Seeing the whole Moneyball/Super Crunchers idea applied to law school makes my neck muscles clench (and provokes a passing moment of "why then do I read this blog" introspection.)

The core critique of data driven administration is not a denial of its potential success. Even the fascist European governments of the 1930s had their administrative triumphs. The critique posits that real human beings chafe at life under technocracy. I would never attend or work for a UCI Law so focused on business model over human culture.

You all have a fundamental problem in trying to reform law via empirical methods. Data is backward looking. It tells of PAST success. It REINFORCES the initial distribution of talent/money/respect. Data is conservative. Data mining discovers established preferences. (See Negroponte, et al...)

If someone tries to drive a wedge into a disparity between a reality and a perception, Yale/Harvard/Stanford can afford to buy a new reality to close the gap. I believe this whole project is misguided. At best you can mimic an isolated success story via modeling, but hierarchy only tolerates enough vertical movement to sustain belief in the hierarchy. Revolution will never be tolerated.

Corey - JD, IU-Bloomington, 2007

Bill Henderson

Conor's forum idea is brilliant. (I want to take credit for the fact that Conor is my former student and a graduate of IU Law.) And teaching innovations are floating around academic circles, though the professional rewards for pursuing them are not very great. In addition, major improvements can go beyond teaching--as Conor notes, more innovative career services could dramatically help a law school.

Jeff Yates

I have to say that conor's two ideas for law schools don't sound half bad. I also like the forum idea - it seems appropriate given the UC -Irvine situation/opportunity.

conor

I enjoyed this post and the Moneyball analogy. I wanted to ask a few questions. Are there innovative techniques in teaching buzzing around the law professor circles? If so, are there methods not employed because of administrative inertia, apprehension, etc.?

Also, with no authority to do so, I propose a forum entitled, "What would you do if you could start a law school?"

Perhaps some of the ideas are in use and can serve as comparisons to other schools.

Although no one asked, here are some of my ideas.

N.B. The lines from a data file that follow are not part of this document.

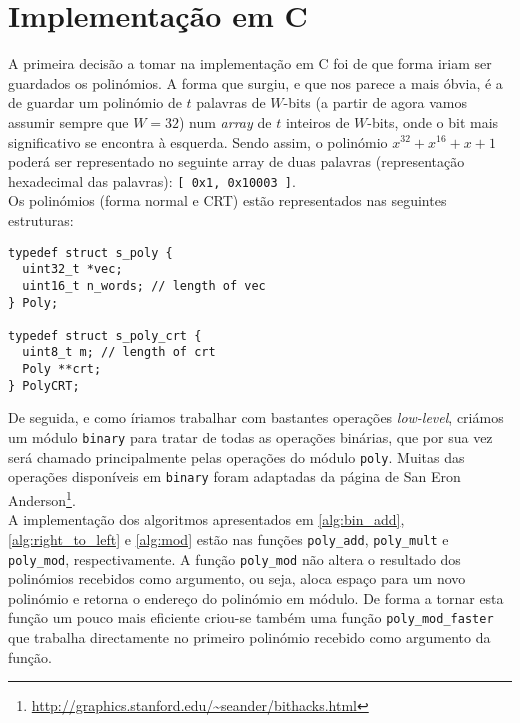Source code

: \section{Implementação em \textsf{C}}
A primeira decisão a tomar na implementação em \textsf{C} foi de que forma iriam ser guardados os polinómios. A forma que surgiu, e que nos parece a mais óbvia, é a de guardar um polinómio de $t$ palavras de $W$-bits (a partir de agora vamos assumir sempre que $W = 32$) num \textit{array} de $t$ inteiros de $W$-bits, onde o bit mais significativo se encontra à esquerda. Sendo assim, o polinómio $x^{32} + x^{16} + x + 1$ poderá ser representado no seguinte array de duas palavras (representação hexadecimal das palavras): \verb|[ 0x1, 0x10003 ]|.\\
Os polinómios (forma normal e CRT) estão representados nas seguintes estruturas:
\begin{lstlisting}[style=C]
typedef struct s_poly {
  uint32_t *vec;
  uint16_t n_words; // length of vec
} Poly;

typedef struct s_poly_crt {
  uint8_t m; // length of crt
  Poly **crt;
} PolyCRT;
\end{lstlisting}
De seguida, e como íriamos trabalhar com bastantes operações \textit{low-level}, criámos um módulo \verb|binary| para tratar de todas as operações binárias, que por sua vez será chamado principalmente pelas operações do módulo \verb|poly|. Muitas das operações disponíveis em \verb|binary| foram adaptadas da página de San Eron Anderson\footnote{\url{http://graphics.stanford.edu/~seander/bithacks.html}}.\\
A implementação dos algoritmos apresentados em \ref{alg:bin_add}, \ref{alg:right_to_left} e \ref{alg:mod} estão nas funções \verb|poly_add|, \verb|poly_mult| e \verb|poly_mod|, respectivamente. A função \verb|poly_mod| não altera o resultado dos polinómios recebidos como argumento, ou seja, aloca espaço para um novo polinómio e retorna o endereço do polinómio em módulo. De forma a tornar esta função um pouco mais eficiente criou-se também uma função \verb|poly_mod_faster| que trabalha directamente no primeiro polinómio recebido como argumento da função.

-Focus on the bottom students. The top students get all the accolades and rewards. They don't need extra attention. Clearly, raw talent surfaced and will carry these students towards their goals quite well. However, the lower students outnumber the top students and they all go forth into the world with the same degree representing your school. Instead of trying to put out 10-20 outstanding lawyers per class, try to put out 200 quality lawyers. This is easy for Yale because every law student had great numbers coming in. At a lower ranked school, you have to cultivate the bottom students. Hire five extra advisers/mentors/tutors solely to work with the bottom students. This way, each student acts as a better ambassador for the school, enhancing the reputation for all students/alumni/faculty.

-Career services! This should be a HUGE part of the school. Multiple people running it, not just one. Required meetings all three years. Check in on each student's progress. I love learning for its own sake, but let's face it, we need jobs more than we need anything else from a law school.